Potential Honours and Post-Graduate Projects,  2002

Plant-Insect Interactions and Climate Change Ecology Lab


Below is a list of potential projects for either Honours or Post-Graduate Students.  This is not an exhaustive list, and students with other research interests are encouraged to contact Lesley to discuss potential projects.

1. Comparison of insect herbivory in low resource vs high resource environments
This project would be designed to test the well known, yet poorly tested, hypothesis that plants in low resource environments (eg growing on infertile soils) put more of their resources into defensive compounds and thus suffer less herbivory. The project would measure insect herbivory at several pairs of field sites (infertile vs fertile) in the Sydney region across multiple plant species. Insects would be collected by canopy fogging and plant characteristics (chemical and physical defenses) also measured.

2. Effect of elevated CO2 on insect herbivory on Acacia spp.
The effects of high CO2 have rarely been tested on species that are rich in nitrogen-based defensive compounds. This project would compare insect herbivory (chewing and/or sucking insects) on Acacias grown under ambient and elevated CO2 in growth cabinets.

3. Effect of elevated CO2 on ferns and bryophytes
There is little known about the effects of elevated CO2 on the growth of ferns and bryophytes. Project would be done in growth cabinets on a variety of species.

4. Spider assemblages along a large-scale latitudinal gradient
This project is a flow-on from work done by PhD student Nigel Andrew who has collected invertebrates along a 1500 km latitudinal gradient from Acacia falcata. The specimens are already collected although there would be the opportunity for further field work if desired. The project would investigate the structure and turnover of spider assemblages, with a view to making predictions as to how they might be affected by future climate change. Specimens of Hymenoptera are also available from the same study.

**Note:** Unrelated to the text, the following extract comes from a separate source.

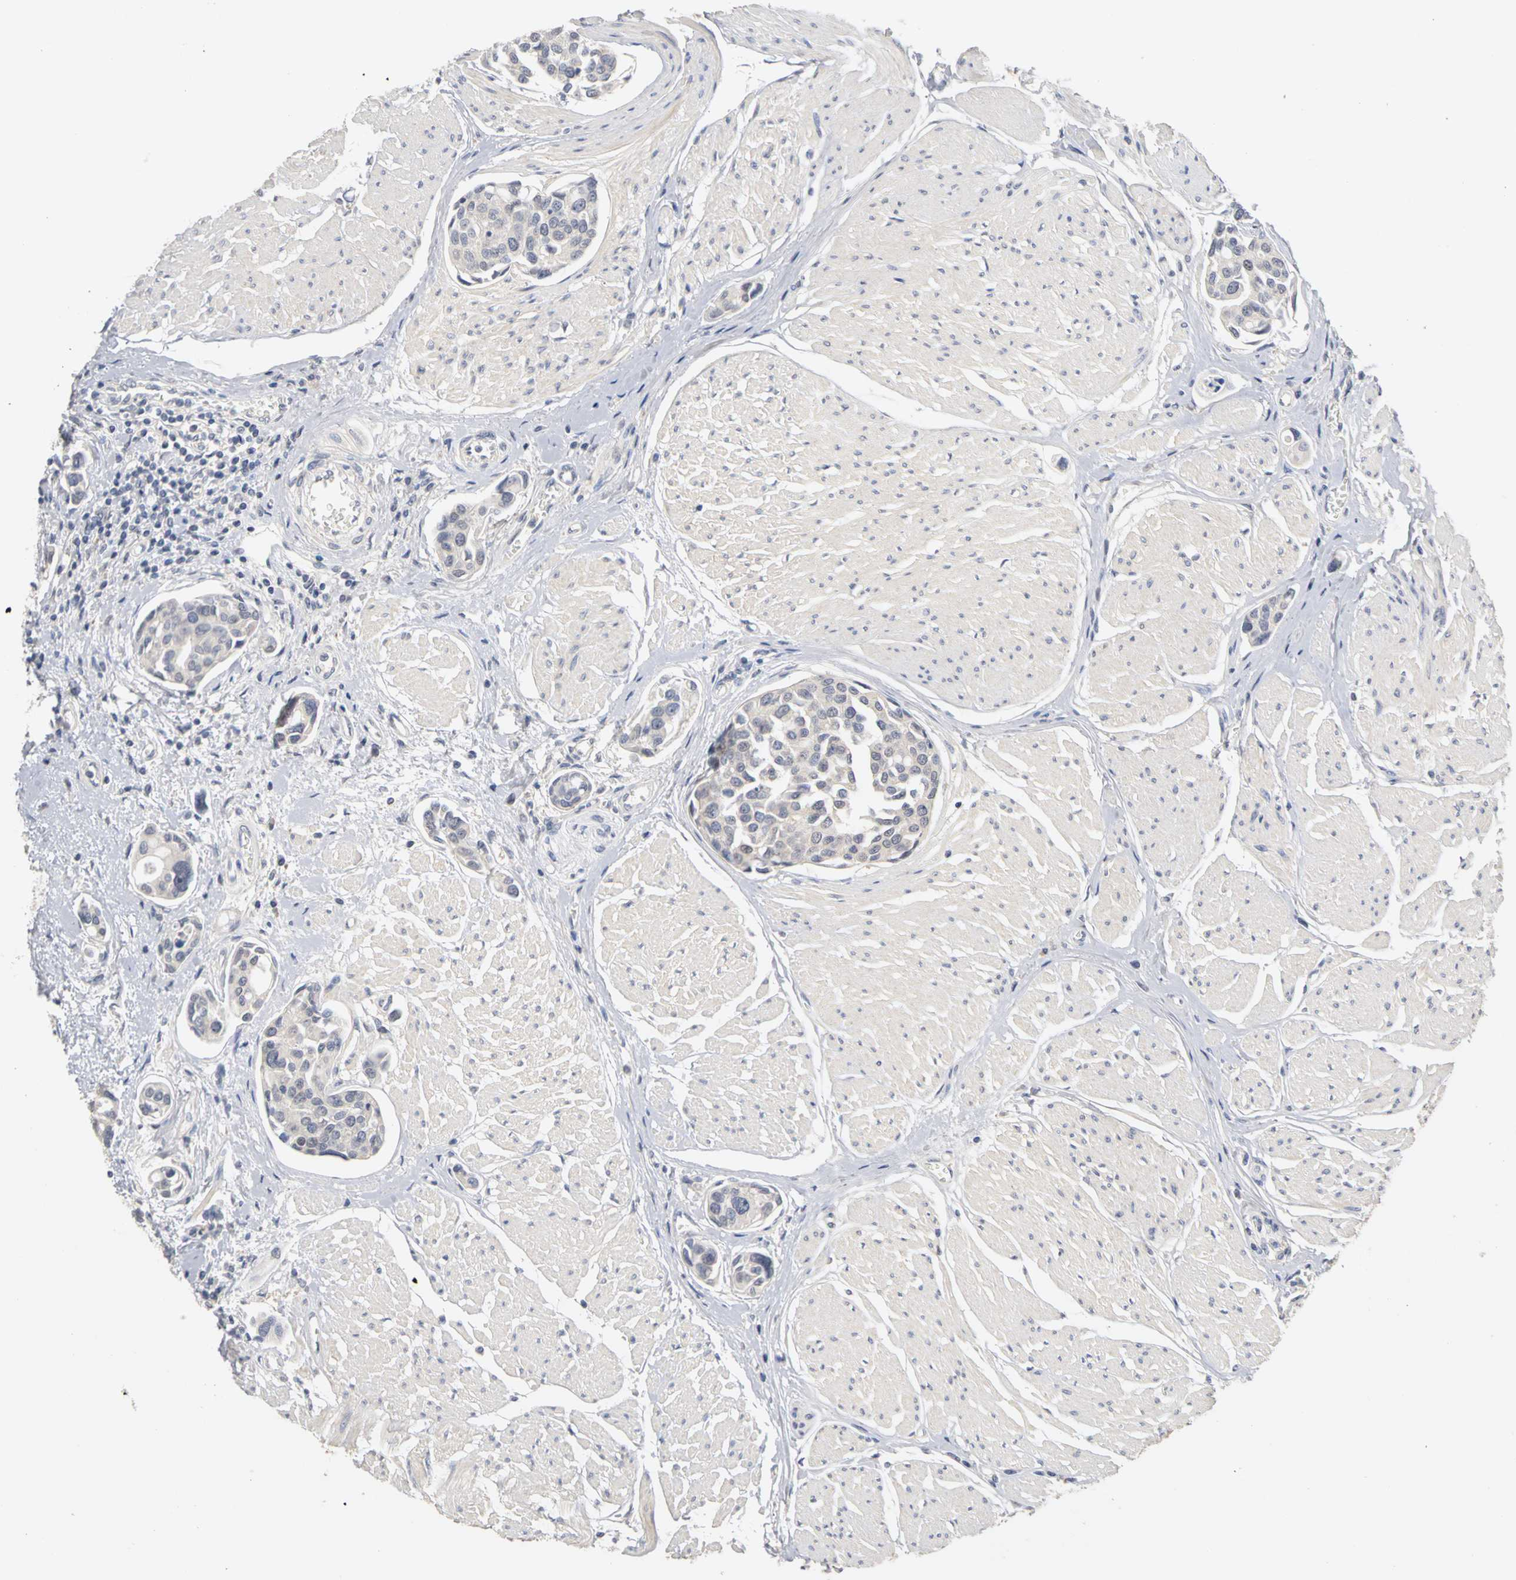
{"staining": {"intensity": "negative", "quantity": "none", "location": "none"}, "tissue": "urothelial cancer", "cell_type": "Tumor cells", "image_type": "cancer", "snomed": [{"axis": "morphology", "description": "Urothelial carcinoma, High grade"}, {"axis": "topography", "description": "Urinary bladder"}], "caption": "Immunohistochemistry image of human urothelial cancer stained for a protein (brown), which reveals no staining in tumor cells.", "gene": "PGR", "patient": {"sex": "male", "age": 78}}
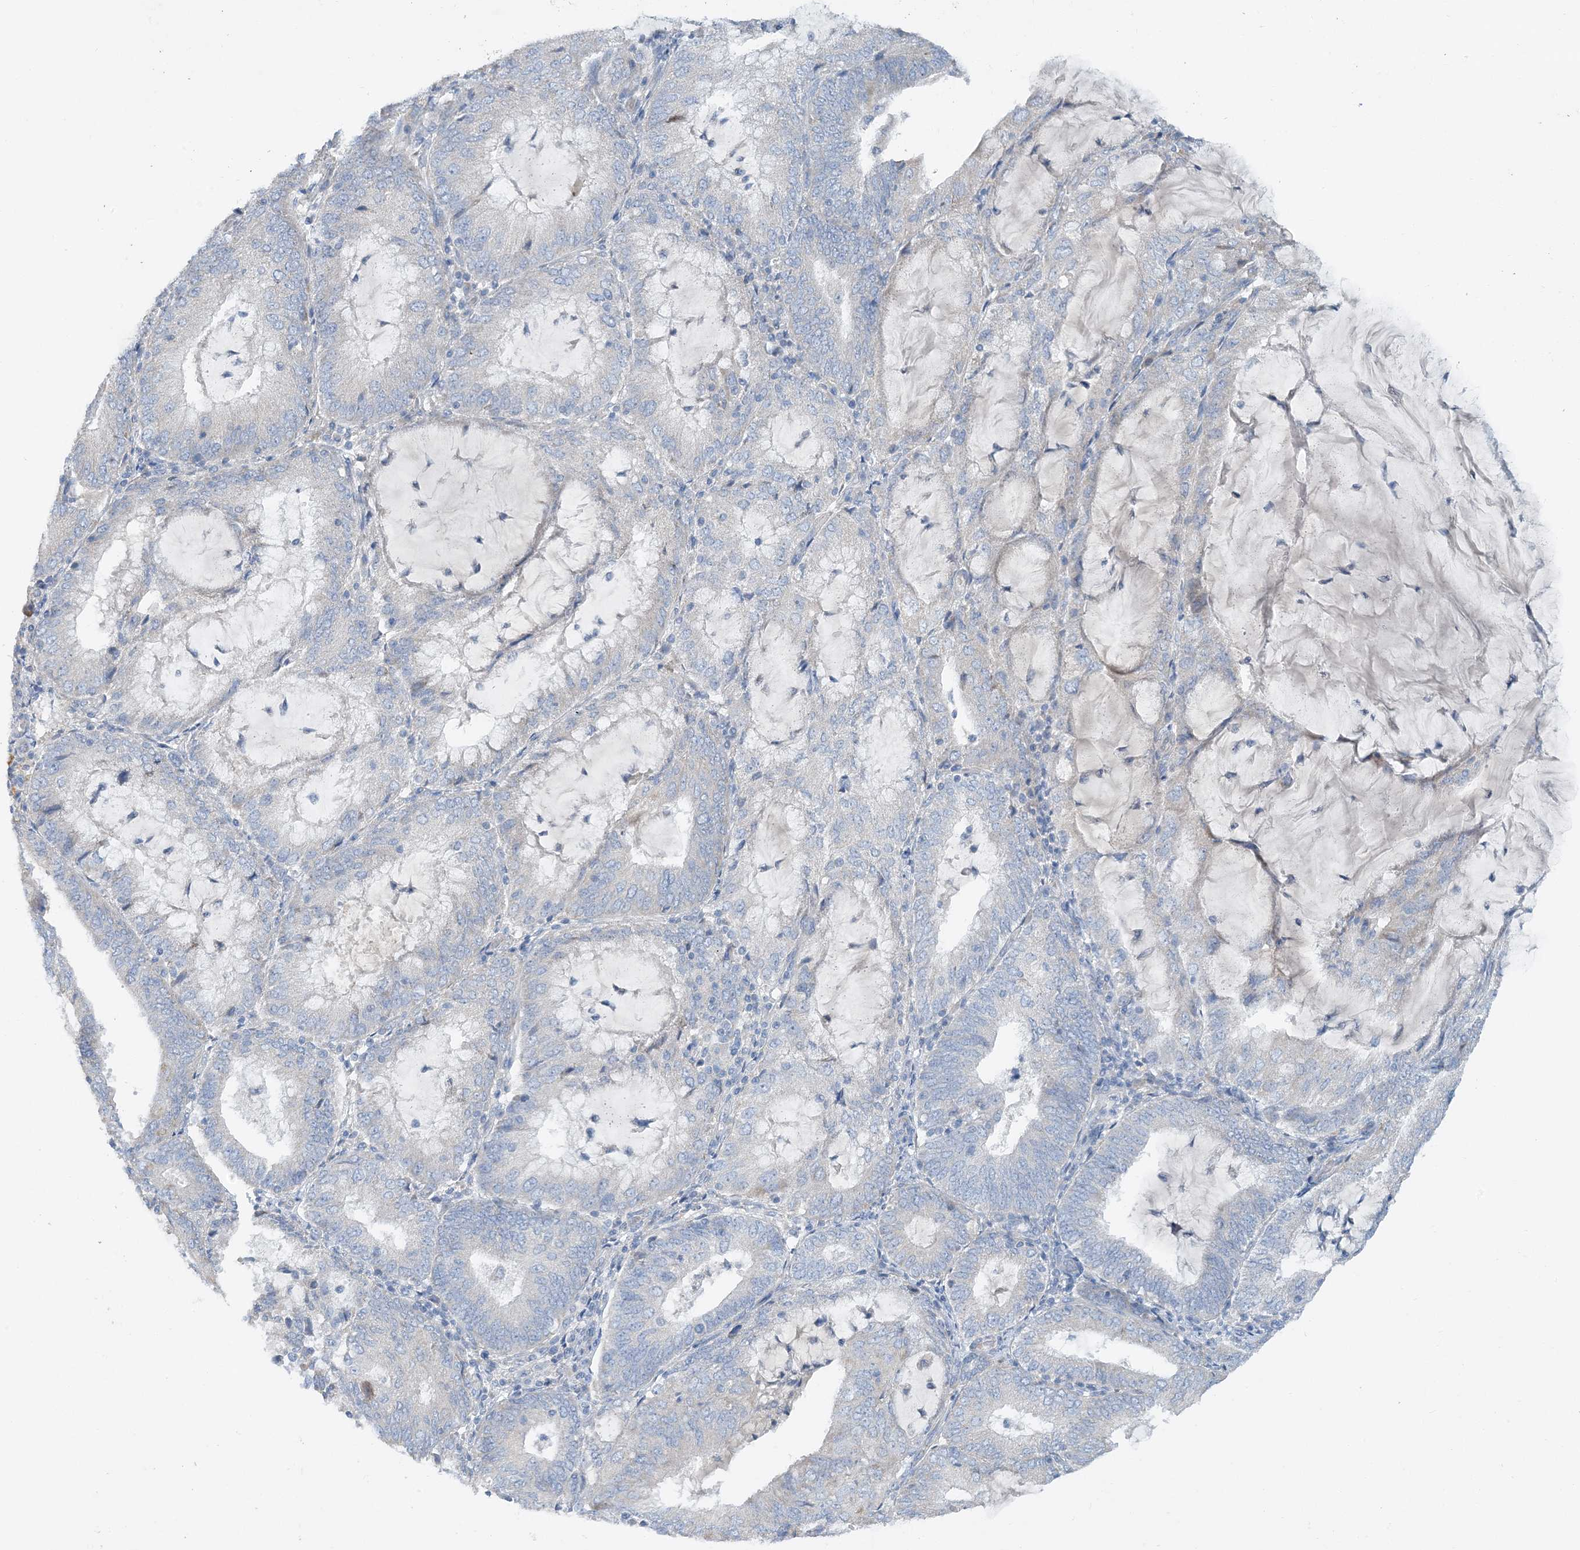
{"staining": {"intensity": "negative", "quantity": "none", "location": "none"}, "tissue": "endometrial cancer", "cell_type": "Tumor cells", "image_type": "cancer", "snomed": [{"axis": "morphology", "description": "Adenocarcinoma, NOS"}, {"axis": "topography", "description": "Endometrium"}], "caption": "Immunohistochemistry photomicrograph of neoplastic tissue: human endometrial adenocarcinoma stained with DAB (3,3'-diaminobenzidine) reveals no significant protein staining in tumor cells. (Brightfield microscopy of DAB immunohistochemistry (IHC) at high magnification).", "gene": "ZCCHC18", "patient": {"sex": "female", "age": 81}}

5.  Herbivory and herbivorous insect assemblages along an altitudinal gradient
This project is also a flow-on from Nigel Andrew's work and would involve collecting herbivorous insects on Acacia falcata within the same latitude at three sites differing in altitude (probably Coffs Harbour, Grafton, Bundara) or the Blue Mountains. Herbivorous insect communities and rates of herbivory would be assessed to help predict the future impacts of shifting climate zones.

6. Alpine ant community composition and ant-seed interactions
Project to be co-supervised by Dr Caroline Pickering, CRC for Sustainable Tourism, Griffith University (subject to funding availability). The project would involve fieldwork in the Snowy Mountains, assessing ant communities and describing seed harvesting and seed dispersal in alpine ant species. This project is suitable as a first semester Honours project only.